** RECORDS SHOWN follows **

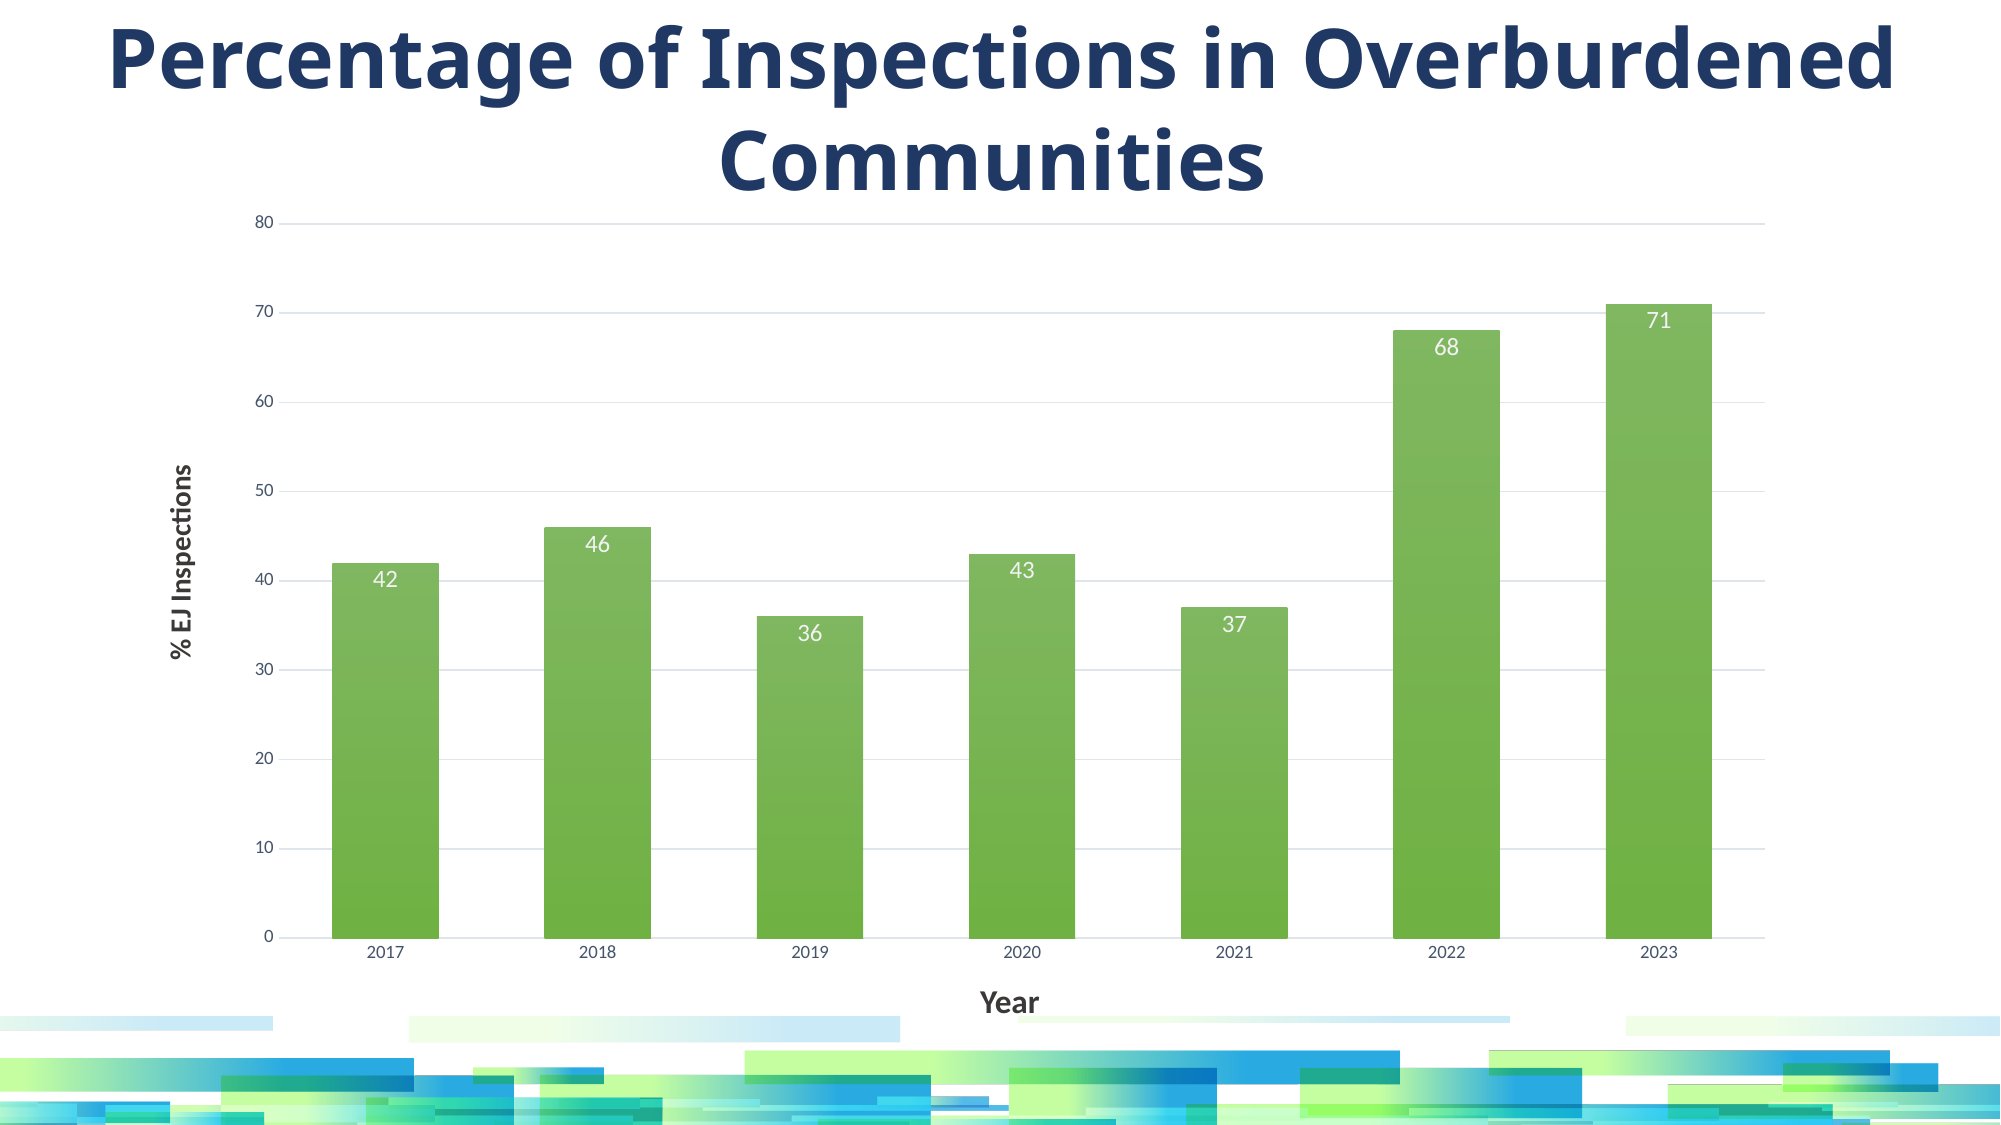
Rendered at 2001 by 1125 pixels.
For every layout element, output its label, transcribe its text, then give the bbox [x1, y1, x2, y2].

** End of RECORDS SHOWN **
** RECORDS SHOWN follows **

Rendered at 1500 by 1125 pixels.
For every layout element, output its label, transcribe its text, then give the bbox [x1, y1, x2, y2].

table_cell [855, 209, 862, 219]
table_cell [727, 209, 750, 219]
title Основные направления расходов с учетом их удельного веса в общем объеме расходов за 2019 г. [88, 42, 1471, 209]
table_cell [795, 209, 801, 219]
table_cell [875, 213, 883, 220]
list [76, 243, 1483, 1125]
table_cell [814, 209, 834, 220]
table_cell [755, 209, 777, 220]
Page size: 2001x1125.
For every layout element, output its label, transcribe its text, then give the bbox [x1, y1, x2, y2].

** End of RECORDS SHOWN **
** RECORDS SHOWN follows **

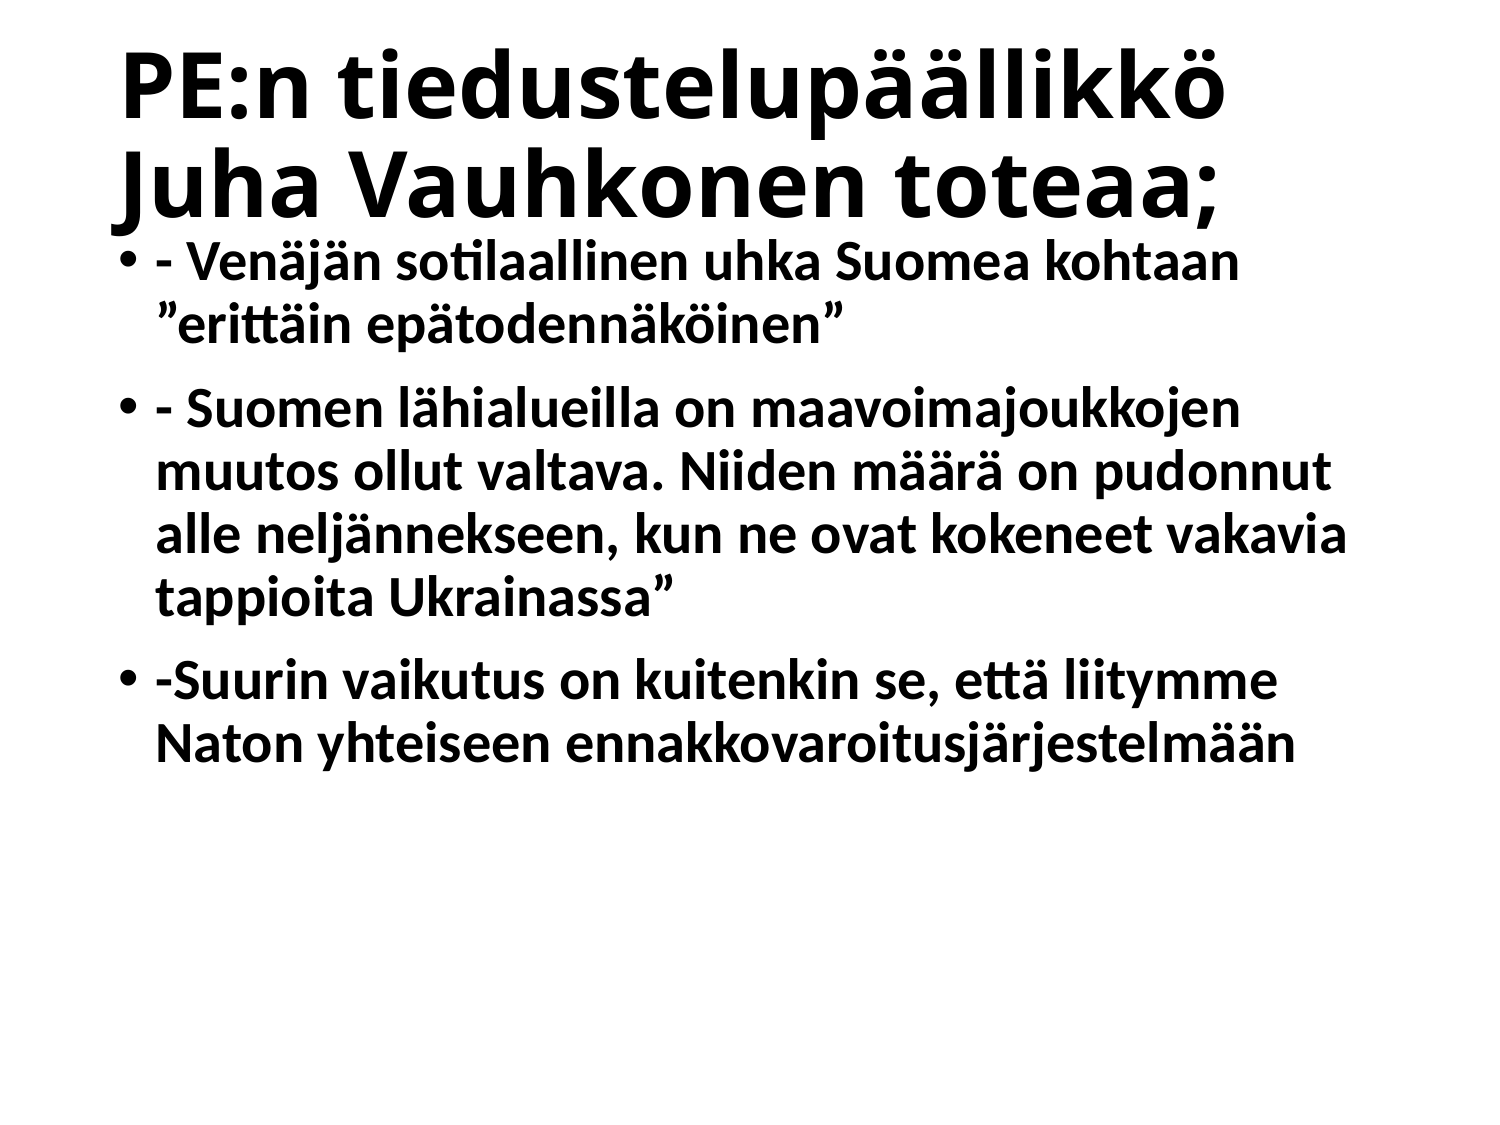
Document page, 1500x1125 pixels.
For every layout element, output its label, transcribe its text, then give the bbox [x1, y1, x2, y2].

** End of RECORDS SHOWN **

- [WHAT TO DO]: From the data above, copy each line with the string "Rendered" in it.

- [SOLUTION TO THE EXERCISE]:
Rendered at 2001 by 1125 pixels.
Rendered at 1500 by 1125 pixels.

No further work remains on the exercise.